Privileges when creating a view

The database server tests to make sure that you have all the privileges that are required to execute the SELECT statement in the view definition. If you do not, the database server does not create the view.

This test ensures that users cannot create a view on the table and query the view to gain unauthorized access to a table.

After you create the view, the database server grants you, the creator and owner of the view, at least the Select privilege on it. No automatic grant is made to PUBLIC, as is the case with a newly created table.

The database server tests the view definition to see if the view is modifiable. If it is, the database server grants you the Insert, Delete, and Update privileges on the view, provided that you also have those privileges on the underlying table or view. In other words, if the new view is modifiable, the database server copies your Insert, Delete, and Update privileges from the underlying table or view and grants them on the new view. If you have only the Insert privilege on the underlying table, you receive only the Insert privilege on the view.

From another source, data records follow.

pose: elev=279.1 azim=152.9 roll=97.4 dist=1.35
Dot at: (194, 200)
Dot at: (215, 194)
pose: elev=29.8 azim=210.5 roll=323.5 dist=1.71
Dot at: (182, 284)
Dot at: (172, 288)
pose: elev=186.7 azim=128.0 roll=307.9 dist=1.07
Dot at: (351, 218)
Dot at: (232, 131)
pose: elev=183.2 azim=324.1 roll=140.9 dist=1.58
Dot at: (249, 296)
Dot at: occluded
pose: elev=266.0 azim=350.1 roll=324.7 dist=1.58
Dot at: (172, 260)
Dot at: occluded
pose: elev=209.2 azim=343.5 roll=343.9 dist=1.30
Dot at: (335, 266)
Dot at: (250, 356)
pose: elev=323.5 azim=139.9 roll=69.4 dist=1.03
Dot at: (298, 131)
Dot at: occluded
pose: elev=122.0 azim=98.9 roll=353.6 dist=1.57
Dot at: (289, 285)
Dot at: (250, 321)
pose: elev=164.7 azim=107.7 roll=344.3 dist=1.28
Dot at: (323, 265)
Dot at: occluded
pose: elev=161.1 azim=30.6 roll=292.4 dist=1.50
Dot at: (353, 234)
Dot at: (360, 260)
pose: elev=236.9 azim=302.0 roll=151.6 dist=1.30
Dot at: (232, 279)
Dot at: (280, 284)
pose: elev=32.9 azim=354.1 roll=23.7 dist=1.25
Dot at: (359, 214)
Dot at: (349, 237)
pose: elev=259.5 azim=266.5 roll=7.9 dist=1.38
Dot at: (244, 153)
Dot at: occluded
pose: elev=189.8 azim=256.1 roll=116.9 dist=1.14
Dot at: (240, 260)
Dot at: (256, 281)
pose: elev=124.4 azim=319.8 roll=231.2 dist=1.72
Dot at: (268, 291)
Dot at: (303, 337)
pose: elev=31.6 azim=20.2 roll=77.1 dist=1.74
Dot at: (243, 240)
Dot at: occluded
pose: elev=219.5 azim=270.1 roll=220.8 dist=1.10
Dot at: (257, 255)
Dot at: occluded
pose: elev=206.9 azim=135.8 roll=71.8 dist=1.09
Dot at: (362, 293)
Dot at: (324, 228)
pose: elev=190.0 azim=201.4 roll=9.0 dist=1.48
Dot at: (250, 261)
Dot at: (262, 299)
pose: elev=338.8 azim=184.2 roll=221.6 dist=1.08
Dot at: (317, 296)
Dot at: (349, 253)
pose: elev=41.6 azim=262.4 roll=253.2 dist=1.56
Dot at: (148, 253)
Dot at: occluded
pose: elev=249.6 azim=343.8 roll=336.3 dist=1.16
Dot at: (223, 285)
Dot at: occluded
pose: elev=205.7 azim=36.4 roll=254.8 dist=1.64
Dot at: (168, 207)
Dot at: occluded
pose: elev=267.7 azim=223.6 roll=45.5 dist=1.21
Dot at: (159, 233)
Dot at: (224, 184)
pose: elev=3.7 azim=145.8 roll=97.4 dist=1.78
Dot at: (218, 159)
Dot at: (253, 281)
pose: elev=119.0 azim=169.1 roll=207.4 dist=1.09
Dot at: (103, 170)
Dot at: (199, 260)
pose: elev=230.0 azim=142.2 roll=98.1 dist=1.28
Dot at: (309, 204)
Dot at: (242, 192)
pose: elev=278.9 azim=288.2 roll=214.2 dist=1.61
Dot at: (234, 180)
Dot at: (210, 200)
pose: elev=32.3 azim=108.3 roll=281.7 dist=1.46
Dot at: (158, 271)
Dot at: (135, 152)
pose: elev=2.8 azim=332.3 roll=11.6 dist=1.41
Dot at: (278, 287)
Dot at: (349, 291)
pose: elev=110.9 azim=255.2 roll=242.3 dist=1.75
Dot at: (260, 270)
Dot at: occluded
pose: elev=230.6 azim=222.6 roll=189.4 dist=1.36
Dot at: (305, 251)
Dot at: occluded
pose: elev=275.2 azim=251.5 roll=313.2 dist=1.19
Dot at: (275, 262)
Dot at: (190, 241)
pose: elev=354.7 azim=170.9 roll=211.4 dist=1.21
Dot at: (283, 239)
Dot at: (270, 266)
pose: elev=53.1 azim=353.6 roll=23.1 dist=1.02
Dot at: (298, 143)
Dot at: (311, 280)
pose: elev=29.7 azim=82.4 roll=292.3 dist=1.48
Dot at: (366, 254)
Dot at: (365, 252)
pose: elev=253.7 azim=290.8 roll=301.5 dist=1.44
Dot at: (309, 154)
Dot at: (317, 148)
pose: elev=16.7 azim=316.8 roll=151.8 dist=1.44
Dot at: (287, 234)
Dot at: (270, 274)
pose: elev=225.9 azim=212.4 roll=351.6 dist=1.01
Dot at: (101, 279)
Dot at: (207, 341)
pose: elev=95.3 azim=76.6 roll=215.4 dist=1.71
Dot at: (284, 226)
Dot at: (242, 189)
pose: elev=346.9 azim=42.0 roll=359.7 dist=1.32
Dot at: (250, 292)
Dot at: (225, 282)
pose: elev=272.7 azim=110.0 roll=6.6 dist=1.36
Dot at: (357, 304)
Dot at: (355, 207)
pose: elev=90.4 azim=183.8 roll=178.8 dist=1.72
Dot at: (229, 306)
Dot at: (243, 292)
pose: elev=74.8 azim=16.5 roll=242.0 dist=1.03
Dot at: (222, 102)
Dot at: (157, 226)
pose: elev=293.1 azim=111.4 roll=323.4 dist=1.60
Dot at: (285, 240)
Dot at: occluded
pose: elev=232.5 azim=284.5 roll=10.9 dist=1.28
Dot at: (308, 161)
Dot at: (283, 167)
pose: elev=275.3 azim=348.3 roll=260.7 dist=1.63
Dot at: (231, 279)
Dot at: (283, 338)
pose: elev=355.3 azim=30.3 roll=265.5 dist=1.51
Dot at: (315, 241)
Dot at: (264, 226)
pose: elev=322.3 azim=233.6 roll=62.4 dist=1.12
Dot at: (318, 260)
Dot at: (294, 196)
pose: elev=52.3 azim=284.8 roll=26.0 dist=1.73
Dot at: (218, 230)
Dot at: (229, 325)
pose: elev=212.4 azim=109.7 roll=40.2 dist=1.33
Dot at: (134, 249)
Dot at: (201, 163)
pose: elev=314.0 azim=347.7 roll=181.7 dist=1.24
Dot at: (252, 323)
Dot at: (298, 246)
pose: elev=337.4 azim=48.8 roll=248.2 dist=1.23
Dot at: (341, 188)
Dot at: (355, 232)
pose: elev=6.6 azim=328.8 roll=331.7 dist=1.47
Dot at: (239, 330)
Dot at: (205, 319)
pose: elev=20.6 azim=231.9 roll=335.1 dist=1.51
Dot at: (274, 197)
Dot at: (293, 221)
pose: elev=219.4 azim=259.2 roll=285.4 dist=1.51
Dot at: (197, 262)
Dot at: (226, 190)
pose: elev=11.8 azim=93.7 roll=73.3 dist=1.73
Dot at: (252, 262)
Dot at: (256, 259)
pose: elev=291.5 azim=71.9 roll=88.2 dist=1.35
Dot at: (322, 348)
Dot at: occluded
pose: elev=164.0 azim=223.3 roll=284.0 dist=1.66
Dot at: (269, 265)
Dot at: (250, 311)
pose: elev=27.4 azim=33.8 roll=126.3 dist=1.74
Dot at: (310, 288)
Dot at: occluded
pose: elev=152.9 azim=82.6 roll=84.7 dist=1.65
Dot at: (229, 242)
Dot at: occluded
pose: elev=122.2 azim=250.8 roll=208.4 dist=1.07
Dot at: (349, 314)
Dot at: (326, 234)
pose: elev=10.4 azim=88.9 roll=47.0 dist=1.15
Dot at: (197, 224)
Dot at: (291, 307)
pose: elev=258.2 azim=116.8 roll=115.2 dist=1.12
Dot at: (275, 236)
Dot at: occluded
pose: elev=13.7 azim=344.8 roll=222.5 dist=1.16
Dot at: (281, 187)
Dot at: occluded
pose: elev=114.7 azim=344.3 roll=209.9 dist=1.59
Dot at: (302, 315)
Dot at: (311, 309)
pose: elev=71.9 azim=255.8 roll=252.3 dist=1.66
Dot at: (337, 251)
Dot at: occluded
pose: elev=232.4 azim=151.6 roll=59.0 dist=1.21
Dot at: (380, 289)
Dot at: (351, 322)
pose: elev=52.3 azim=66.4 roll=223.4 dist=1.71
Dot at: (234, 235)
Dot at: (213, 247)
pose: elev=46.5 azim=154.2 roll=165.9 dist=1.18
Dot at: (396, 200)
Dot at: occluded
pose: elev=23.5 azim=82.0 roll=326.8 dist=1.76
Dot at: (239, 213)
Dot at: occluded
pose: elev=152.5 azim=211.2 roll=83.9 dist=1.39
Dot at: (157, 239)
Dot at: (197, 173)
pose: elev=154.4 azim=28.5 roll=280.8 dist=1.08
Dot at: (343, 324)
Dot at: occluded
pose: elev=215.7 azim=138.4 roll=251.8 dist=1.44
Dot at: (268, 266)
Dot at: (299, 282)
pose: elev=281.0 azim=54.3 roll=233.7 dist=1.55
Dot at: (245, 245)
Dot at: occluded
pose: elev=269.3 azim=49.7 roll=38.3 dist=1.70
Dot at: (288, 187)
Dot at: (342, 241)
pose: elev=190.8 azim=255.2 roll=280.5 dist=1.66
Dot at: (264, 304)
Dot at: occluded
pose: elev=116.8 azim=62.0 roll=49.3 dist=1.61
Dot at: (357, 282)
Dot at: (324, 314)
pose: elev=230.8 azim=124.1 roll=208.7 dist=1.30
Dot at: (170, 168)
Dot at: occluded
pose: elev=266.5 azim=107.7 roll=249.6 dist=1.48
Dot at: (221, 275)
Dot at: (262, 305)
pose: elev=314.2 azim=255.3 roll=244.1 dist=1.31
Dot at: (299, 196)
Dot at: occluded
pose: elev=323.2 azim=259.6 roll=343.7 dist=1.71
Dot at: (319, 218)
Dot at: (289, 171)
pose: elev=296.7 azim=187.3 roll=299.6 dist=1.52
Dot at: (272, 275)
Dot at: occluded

This test ensures that users cannot use a view to gain access to any privileges that they did not already have.

Because you cannot alter or index a view, the Alter and Index privileges are never granted on a view.

This section does not apply to views on remote tables. Permissions on remote tables are not propagated automatically to views on those tables. To provide PUBLIC with Select access to a view that includes one or more columns in a remote table, for example, you must explicitly execute REVOKE ALL FROM PUBLIC for the view, and then explicitly grant Select privilege on that view to PUBLIC.